佐々木 眞帆
「自己肯定感向上のための透明人間体験隠消現実感システムの開発」

 
 環境問題の深刻化に伴い環境配慮行動(PEB)の重要性が高まっている。本研究では、自己肯定感を高めることがPEBの促進につながる可能性に着目し、自己肯定感向上のための透明人間体験隠消現実感システムを開発した。
 透明人間体験システムとは、自分の身体が透明になったような感覚を生起させるシステムのことである。本研究では、ヘッドマウントディスプレイ(HMD)に取り付けたカメラを用いて取得した映像から、深層学習を用いてリアルタイムに身体領域を透明化してHMDで提示した。そのため、透明人間体験システムに適した深層学習のネットワークを作成した。さらに、少数の画像から自動的にデータセットを作成する手法も開発した。
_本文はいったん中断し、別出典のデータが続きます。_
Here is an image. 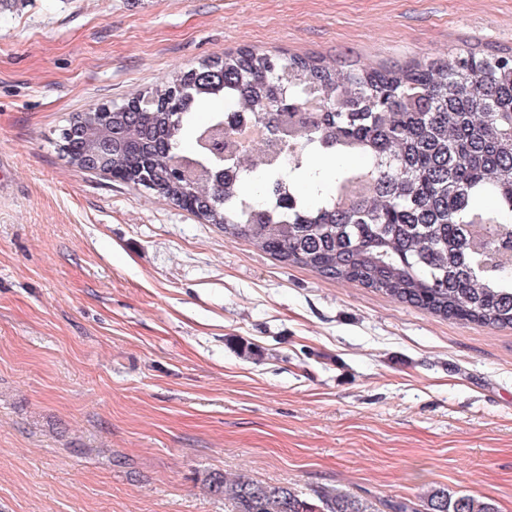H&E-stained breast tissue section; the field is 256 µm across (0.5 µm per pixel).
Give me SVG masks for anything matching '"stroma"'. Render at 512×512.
I'll return each mask as SVG.
<instances>
[{
    "instance_id": "obj_1",
    "label": "stroma",
    "mask_w": 512,
    "mask_h": 512,
    "mask_svg": "<svg viewBox=\"0 0 512 512\" xmlns=\"http://www.w3.org/2000/svg\"><path fill=\"white\" fill-rule=\"evenodd\" d=\"M242 47L508 49L512 0H0V512H230L214 470L512 512V329L282 264L60 151L77 113ZM421 504L400 502L394 512H497L491 499L465 493H450L445 488H432L420 496ZM415 506H419V509Z\"/></svg>"
}]
</instances>
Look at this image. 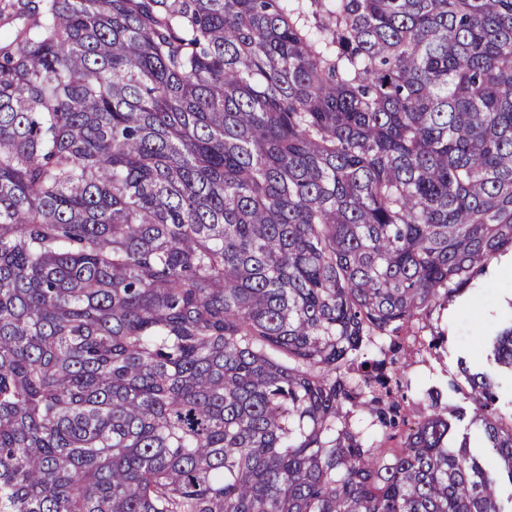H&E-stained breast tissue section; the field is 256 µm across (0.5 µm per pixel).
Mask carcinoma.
<instances>
[{"label": "carcinoma", "instance_id": "1", "mask_svg": "<svg viewBox=\"0 0 512 512\" xmlns=\"http://www.w3.org/2000/svg\"><path fill=\"white\" fill-rule=\"evenodd\" d=\"M510 251L512 0H41L0 45V512H512L494 375V471L390 384Z\"/></svg>", "mask_w": 512, "mask_h": 512}]
</instances>
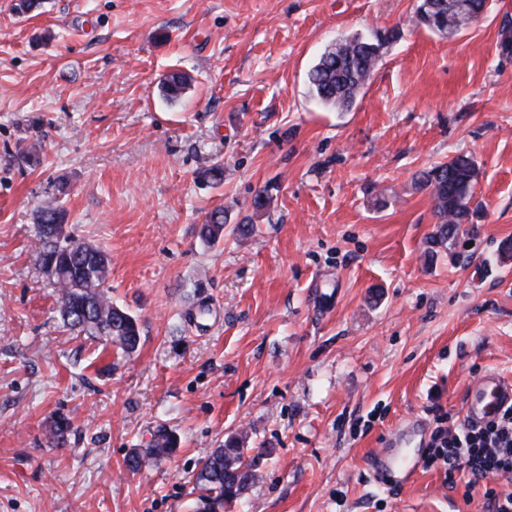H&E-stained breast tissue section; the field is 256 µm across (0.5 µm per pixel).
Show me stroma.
<instances>
[{
    "label": "stroma",
    "instance_id": "1",
    "mask_svg": "<svg viewBox=\"0 0 512 512\" xmlns=\"http://www.w3.org/2000/svg\"><path fill=\"white\" fill-rule=\"evenodd\" d=\"M15 2L0 0V512H191L194 473L232 436L258 478L224 512H487L465 477L382 478L370 459L398 438L425 459L471 384L512 380V0L453 34L418 24L420 0ZM391 31L351 111L311 97L332 41ZM175 71L191 84L170 102ZM458 154L478 169L473 216L433 250L413 178ZM51 198L108 253L132 354L64 325L39 264ZM162 425L176 452L128 472Z\"/></svg>",
    "mask_w": 512,
    "mask_h": 512
}]
</instances>
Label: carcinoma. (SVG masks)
Wrapping results in <instances>:
<instances>
[{
    "label": "carcinoma",
    "instance_id": "carcinoma-1",
    "mask_svg": "<svg viewBox=\"0 0 512 512\" xmlns=\"http://www.w3.org/2000/svg\"><path fill=\"white\" fill-rule=\"evenodd\" d=\"M395 35L343 37L324 51L308 74L311 96L323 106L349 110L360 91L378 66V50ZM187 84L181 73L170 75L162 85L163 96L177 101ZM475 161L457 155L444 163L419 172L414 178L417 188L429 191L436 219L431 247H442L452 234L468 223L474 180ZM67 213L54 199L38 210L37 227L41 250L39 261L43 273L60 290L59 311L63 321L74 331L115 343L125 353H132L140 342L138 319L127 309L112 302L108 286L110 260L97 246L77 241L68 231ZM224 236V215L215 212L203 227V237L216 241ZM72 429L70 420L58 416L52 424L51 442L60 443ZM177 437L165 427L157 429L150 446L134 448L124 459L126 470L134 473L148 459L160 460L177 449ZM258 477L255 458L236 437H230L203 461L195 475L198 495L194 512H224V505L241 498Z\"/></svg>",
    "mask_w": 512,
    "mask_h": 512
}]
</instances>
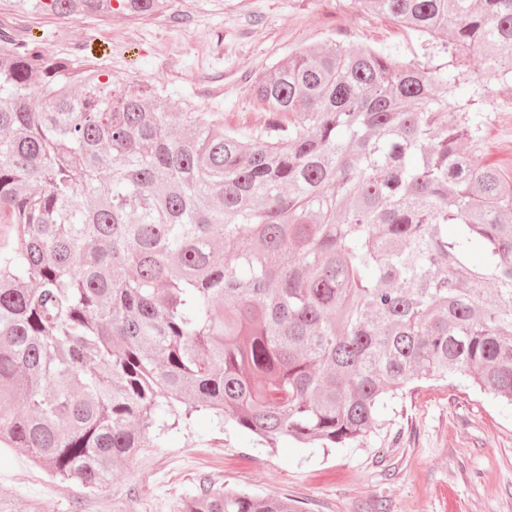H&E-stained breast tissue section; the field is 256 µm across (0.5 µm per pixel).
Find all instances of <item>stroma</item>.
I'll return each mask as SVG.
<instances>
[{
  "label": "stroma",
  "instance_id": "35a3bbf8",
  "mask_svg": "<svg viewBox=\"0 0 512 512\" xmlns=\"http://www.w3.org/2000/svg\"><path fill=\"white\" fill-rule=\"evenodd\" d=\"M0 29L78 56L112 83L162 86L188 112H220L225 125L260 124L253 77L289 54L333 42L390 48L423 60L425 46L356 0H172L153 18L0 14ZM482 112L485 162L512 169V84L490 85ZM296 501L299 512H512V405L454 381L416 383L382 410L364 444L322 453L271 452L209 421L144 448L105 487L89 492L53 479L21 452L0 450V494L44 512H180L200 484Z\"/></svg>",
  "mask_w": 512,
  "mask_h": 512
}]
</instances>
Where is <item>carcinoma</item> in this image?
<instances>
[{"mask_svg": "<svg viewBox=\"0 0 512 512\" xmlns=\"http://www.w3.org/2000/svg\"><path fill=\"white\" fill-rule=\"evenodd\" d=\"M169 0H0L67 20ZM512 82V0H358ZM0 31V443L106 484L207 417L269 448L362 443L464 380L512 402V175L448 64L330 43L251 84L263 123L182 112ZM182 512H298L202 484Z\"/></svg>", "mask_w": 512, "mask_h": 512, "instance_id": "carcinoma-1", "label": "carcinoma"}]
</instances>
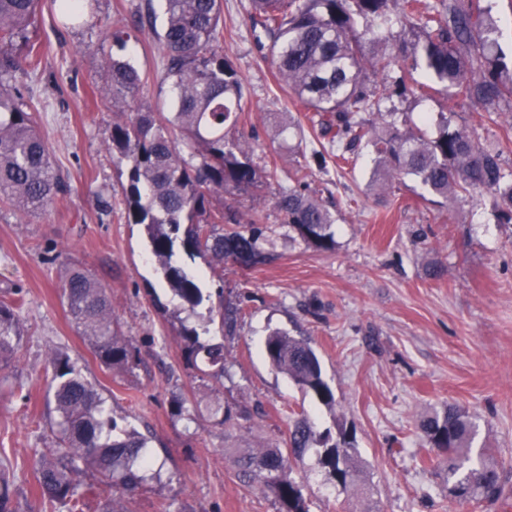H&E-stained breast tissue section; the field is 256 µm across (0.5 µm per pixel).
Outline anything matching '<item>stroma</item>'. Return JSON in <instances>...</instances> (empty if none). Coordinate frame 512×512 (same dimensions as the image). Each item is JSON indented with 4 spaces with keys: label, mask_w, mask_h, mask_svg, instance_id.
<instances>
[{
    "label": "stroma",
    "mask_w": 512,
    "mask_h": 512,
    "mask_svg": "<svg viewBox=\"0 0 512 512\" xmlns=\"http://www.w3.org/2000/svg\"><path fill=\"white\" fill-rule=\"evenodd\" d=\"M136 2L87 0L82 22L70 26L53 0H40L31 34L43 46L44 68L17 84L68 187L34 217L0 204V291L26 301L17 353L0 368V464L14 474L19 512H44L32 474L57 442L48 384L59 349L96 384L120 426L151 436L160 476L132 496L111 490L116 512H279L271 495L239 481L236 451L287 447L288 428L301 418L319 432L340 424L353 435L360 483L370 491L365 500L339 492L306 454L291 467L310 512H470L449 499L416 430L422 416L448 404L468 408L478 426L475 447L493 449L502 462L505 493L494 512H512V229L497 223L492 194L474 193L448 209L421 200V186L405 177L380 196L366 147L342 169L314 162L321 143L313 131L289 149L271 115L290 100L254 40L247 0H222L223 51L244 81L238 129L254 135L257 163L299 169L335 217V246L320 251L289 238L274 206L278 182L238 195L243 220L262 217L259 227L273 242L269 259L214 270L198 257L189 266L207 294L244 316L229 333L220 316L182 311L143 226L125 223L113 208L126 165L106 148L112 105L99 94L113 28L132 34L129 50L145 78L138 101L166 112L174 97L155 49L164 0H151L150 27L140 25ZM391 104L412 120L427 116L432 135L438 113L453 110L482 143L501 145L512 159L508 116L491 120L439 95L396 96ZM78 267L107 289L136 364L107 369L72 321L62 284ZM185 325L223 345V378L202 375L186 359ZM276 328L310 342L334 406L270 365L264 343ZM219 406L231 409V423L216 414Z\"/></svg>",
    "instance_id": "obj_1"
}]
</instances>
 また、透明人間体験時の心理変化を調べるために評価実験を行った。その結果、透明人間体験をすることで透明人間になった感覚を得て自分の身体の存在感が低下することや、それにより理想自己と現実自己の差が小さくなるが、最終的に自己肯定感が低くなることが分かった。
 今後の課題としては、自己肯定感の高さによって参加者を分類した評価実験の実施や、透明人間体験がPEBに及ぼす影響についての調査が必要である。